I agree with her definition of the p-value. In notation, the words (of the third paragraph) translate to this:

    (1) Pr(A|X & Pr(X|A) = small) = small.

The argument behind this equation is fallacious. To see why, first convince yourself the notation is correct.

I also agree—with a loud yes!—that under the theory of frequentism “fixed events do not have probabilities.”

But in reality, of course they do. Every frequentist acts as if they do when they say things like “A is not plausible”. Not plausible is a synonym for not likely, which is a synonym for of low probability. In other words, every time a frequentist uses a p-value, he makes a probability judgement, which is forbidden by the theory he claims to hold.

Limiting relative frequency, as we have discussed many times, and often in Uncertainty, is an incorrect theory of probability. But let that pass. Believe it if you like; say that singular events like A cannot have probabilities (which does follow from the theory), and then give A a (non-quantified) probability after all. Let’s pretend we do not see the glaring, throbbing inconsistency.

Let’s instead examine (1). It helps to have an example. Let A be the theory “There is a six-sided object that when activated must show one of the six sides, just one of which is labeled 6.” And, for fun, let X = “6 6s in a row.” Then Pr(X|A) = small, where “small” is much weer than the magic number (about 2×10^-5). So we want to calculate

    (1) Pr(A|6 6s on six-sided device & Pr(6 6s|A) = 2×10^-5) = ?

Well, it should be obvious there is no (direct) answer to (1). Unless we magnify some implicit premises, or add new ones entirely.

The right-hand-side (the givens) tell us that if accept A as true, then 6 6s are a possibility; and so when we see 6 6s, if anything, it is evidence in favor of A’s truth. After all, something A said could happen did happen!

Another implicit premise might be that in noticing we just rolled 6 6s in a row, there were other possibilities. We also notice we can’t identify the precise causes of the 6s showing, but understand the causes are related to standard physics. These implicit premises can be used to infer A.

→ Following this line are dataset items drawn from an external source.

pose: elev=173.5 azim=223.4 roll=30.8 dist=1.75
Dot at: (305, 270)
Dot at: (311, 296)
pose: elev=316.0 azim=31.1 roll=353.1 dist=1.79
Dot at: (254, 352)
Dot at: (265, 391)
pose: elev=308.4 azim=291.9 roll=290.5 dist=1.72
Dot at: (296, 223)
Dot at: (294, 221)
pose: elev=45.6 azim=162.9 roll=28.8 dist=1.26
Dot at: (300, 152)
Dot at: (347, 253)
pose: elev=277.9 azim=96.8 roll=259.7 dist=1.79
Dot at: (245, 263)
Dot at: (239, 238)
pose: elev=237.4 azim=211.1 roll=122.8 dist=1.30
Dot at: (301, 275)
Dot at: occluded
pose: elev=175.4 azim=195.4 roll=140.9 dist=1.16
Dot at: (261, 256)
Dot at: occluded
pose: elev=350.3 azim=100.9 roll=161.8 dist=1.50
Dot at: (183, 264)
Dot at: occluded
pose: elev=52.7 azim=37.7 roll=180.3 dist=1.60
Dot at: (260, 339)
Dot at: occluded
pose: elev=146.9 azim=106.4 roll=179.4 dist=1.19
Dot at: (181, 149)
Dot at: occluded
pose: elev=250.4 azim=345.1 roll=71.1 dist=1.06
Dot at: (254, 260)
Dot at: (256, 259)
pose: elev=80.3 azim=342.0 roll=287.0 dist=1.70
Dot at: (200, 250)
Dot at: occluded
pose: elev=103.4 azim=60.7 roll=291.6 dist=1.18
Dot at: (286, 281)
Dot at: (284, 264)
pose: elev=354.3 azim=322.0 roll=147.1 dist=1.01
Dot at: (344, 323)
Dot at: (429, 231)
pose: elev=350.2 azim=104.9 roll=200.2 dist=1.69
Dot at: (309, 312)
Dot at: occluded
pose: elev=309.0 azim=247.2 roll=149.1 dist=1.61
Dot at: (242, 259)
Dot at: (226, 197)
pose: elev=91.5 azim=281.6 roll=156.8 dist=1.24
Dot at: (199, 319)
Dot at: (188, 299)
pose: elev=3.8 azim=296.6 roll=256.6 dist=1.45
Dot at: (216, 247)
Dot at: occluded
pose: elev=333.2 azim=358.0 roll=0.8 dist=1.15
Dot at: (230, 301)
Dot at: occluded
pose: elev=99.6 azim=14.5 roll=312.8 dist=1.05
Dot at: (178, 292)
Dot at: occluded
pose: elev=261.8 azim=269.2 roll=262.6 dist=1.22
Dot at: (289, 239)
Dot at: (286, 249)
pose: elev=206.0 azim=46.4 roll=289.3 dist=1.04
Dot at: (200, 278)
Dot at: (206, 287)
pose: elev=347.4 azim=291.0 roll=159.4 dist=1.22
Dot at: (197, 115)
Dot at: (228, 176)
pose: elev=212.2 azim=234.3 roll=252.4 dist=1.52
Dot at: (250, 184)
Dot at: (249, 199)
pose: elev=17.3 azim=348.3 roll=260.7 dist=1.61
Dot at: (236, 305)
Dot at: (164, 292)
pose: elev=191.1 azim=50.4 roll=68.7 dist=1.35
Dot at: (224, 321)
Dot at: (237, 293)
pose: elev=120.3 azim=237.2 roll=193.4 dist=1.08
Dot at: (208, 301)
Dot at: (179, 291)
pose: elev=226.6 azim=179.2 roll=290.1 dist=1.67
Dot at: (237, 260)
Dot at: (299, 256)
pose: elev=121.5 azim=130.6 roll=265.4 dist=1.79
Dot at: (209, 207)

We now come to the classic objection, which is that no alternative to A is given. A is the only thing going. Unless we add new implicit premises that give us a hint about something beside A. Whatever this premise is, it cannot be “Either A is true or something else is”, because that is a tautology, and in logic adding a tautology to the premises is like multiplying an equation by 1. It changes nothing.

Not only that, if you told a frequentist that you were rejecting A because you just saw 6 6s in the row, and that therefore “another number is due”, he’d probably accuse you of falling prey to the gambler’s fallacy. Again, we cannot expect consistency in any limiting relative frequency argument.

But what’s this about the gambler’s fallacy? That can only be judged were we to add more information to the right hand side of (1). This is the key. Everything we are using as evidence for or against A goes on the right hand side of (1). Even if it is not written, it is there. This is often forgotten in the rush to make everything mathematical.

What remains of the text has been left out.